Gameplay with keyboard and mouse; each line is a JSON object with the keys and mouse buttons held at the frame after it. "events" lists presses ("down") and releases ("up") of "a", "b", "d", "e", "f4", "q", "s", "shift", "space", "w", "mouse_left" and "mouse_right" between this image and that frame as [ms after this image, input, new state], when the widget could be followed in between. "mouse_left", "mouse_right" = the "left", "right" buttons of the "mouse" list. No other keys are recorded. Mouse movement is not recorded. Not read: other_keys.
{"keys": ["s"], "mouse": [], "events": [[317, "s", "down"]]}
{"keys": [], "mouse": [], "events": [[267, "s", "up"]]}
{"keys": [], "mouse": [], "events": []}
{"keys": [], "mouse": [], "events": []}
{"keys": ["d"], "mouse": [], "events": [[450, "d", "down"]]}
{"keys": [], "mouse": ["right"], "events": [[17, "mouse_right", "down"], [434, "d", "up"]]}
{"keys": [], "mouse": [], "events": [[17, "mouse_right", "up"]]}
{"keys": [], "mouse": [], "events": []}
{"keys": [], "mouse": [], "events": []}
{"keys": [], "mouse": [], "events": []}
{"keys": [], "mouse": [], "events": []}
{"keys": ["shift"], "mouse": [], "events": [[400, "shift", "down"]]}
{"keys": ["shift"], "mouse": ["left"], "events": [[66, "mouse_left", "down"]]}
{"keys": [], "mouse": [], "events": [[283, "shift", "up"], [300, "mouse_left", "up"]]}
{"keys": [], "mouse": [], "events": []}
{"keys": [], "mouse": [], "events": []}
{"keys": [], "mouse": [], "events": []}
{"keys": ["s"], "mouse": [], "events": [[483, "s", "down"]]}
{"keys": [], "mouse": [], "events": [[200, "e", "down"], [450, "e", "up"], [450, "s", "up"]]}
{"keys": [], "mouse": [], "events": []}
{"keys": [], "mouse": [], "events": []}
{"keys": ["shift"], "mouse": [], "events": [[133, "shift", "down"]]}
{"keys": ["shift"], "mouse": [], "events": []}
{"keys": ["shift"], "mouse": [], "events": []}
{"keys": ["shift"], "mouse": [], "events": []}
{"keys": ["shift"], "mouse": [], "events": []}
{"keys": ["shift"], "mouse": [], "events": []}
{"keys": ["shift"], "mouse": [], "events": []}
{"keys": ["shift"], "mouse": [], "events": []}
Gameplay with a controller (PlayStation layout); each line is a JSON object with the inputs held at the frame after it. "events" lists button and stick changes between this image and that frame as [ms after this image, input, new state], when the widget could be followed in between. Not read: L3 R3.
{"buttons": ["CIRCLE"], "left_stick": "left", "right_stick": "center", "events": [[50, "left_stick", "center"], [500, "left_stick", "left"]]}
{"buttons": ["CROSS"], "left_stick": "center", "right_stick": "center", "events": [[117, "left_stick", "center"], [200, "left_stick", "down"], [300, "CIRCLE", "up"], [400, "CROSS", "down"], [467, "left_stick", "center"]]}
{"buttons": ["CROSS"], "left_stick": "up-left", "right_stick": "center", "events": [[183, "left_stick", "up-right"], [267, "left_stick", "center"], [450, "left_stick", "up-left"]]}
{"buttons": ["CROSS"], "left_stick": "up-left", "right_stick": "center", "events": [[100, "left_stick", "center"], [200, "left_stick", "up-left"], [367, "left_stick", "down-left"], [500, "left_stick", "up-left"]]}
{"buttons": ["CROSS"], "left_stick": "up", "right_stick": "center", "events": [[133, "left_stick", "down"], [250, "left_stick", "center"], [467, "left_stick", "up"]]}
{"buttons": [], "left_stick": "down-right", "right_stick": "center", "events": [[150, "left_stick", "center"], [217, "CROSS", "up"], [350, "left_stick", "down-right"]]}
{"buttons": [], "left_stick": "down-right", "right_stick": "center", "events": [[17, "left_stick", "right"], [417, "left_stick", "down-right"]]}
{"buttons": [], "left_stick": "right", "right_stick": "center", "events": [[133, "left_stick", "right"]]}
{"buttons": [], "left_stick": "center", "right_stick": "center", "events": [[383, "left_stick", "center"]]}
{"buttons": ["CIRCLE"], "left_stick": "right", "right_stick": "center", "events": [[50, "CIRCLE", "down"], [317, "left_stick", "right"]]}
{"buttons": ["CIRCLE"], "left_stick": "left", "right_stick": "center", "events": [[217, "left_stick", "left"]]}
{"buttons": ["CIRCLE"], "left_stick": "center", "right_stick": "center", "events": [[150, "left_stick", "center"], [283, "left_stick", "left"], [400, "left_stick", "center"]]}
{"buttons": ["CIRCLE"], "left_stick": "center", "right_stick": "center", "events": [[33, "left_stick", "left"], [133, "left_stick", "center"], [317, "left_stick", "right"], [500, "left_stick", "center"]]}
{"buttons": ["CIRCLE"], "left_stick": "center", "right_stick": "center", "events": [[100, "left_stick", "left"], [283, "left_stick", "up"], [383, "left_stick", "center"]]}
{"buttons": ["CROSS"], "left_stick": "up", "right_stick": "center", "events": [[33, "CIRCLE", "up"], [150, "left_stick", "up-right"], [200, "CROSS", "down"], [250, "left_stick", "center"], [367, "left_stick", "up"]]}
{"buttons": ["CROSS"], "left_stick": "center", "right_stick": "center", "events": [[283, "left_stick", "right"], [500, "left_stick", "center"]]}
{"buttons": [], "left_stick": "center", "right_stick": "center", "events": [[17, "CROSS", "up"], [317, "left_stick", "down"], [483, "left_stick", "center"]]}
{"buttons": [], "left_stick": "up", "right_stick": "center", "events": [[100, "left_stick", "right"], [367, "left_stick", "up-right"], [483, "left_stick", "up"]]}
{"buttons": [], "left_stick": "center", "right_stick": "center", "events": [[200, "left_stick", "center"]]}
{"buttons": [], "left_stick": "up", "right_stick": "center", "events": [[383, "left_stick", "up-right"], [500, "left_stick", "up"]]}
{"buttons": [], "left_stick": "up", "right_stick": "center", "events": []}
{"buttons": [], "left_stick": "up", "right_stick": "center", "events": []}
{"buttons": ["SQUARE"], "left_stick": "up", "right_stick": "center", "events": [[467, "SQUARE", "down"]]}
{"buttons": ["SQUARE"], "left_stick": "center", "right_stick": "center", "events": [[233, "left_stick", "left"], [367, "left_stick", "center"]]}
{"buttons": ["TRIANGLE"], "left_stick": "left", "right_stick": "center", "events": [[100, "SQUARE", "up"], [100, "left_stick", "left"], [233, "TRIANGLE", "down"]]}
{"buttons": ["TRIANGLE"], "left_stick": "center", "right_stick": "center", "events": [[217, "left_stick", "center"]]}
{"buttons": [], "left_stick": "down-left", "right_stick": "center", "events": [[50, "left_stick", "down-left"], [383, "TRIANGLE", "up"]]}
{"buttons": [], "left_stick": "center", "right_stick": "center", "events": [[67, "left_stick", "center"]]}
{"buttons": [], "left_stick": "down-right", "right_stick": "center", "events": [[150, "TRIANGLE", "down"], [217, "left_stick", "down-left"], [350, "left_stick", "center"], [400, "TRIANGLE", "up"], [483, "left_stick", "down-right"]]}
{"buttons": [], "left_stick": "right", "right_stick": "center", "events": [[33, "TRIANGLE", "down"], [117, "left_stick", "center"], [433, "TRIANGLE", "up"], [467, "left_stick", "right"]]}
-*-
Look through the records and copy down every line that holds "SQUARE".

{"buttons": ["SQUARE"], "left_stick": "up", "right_stick": "center", "events": [[467, "SQUARE", "down"]]}
{"buttons": ["SQUARE"], "left_stick": "center", "right_stick": "center", "events": [[233, "left_stick", "left"], [367, "left_stick", "center"]]}
{"buttons": ["TRIANGLE"], "left_stick": "left", "right_stick": "center", "events": [[100, "SQUARE", "up"], [100, "left_stick", "left"], [233, "TRIANGLE", "down"]]}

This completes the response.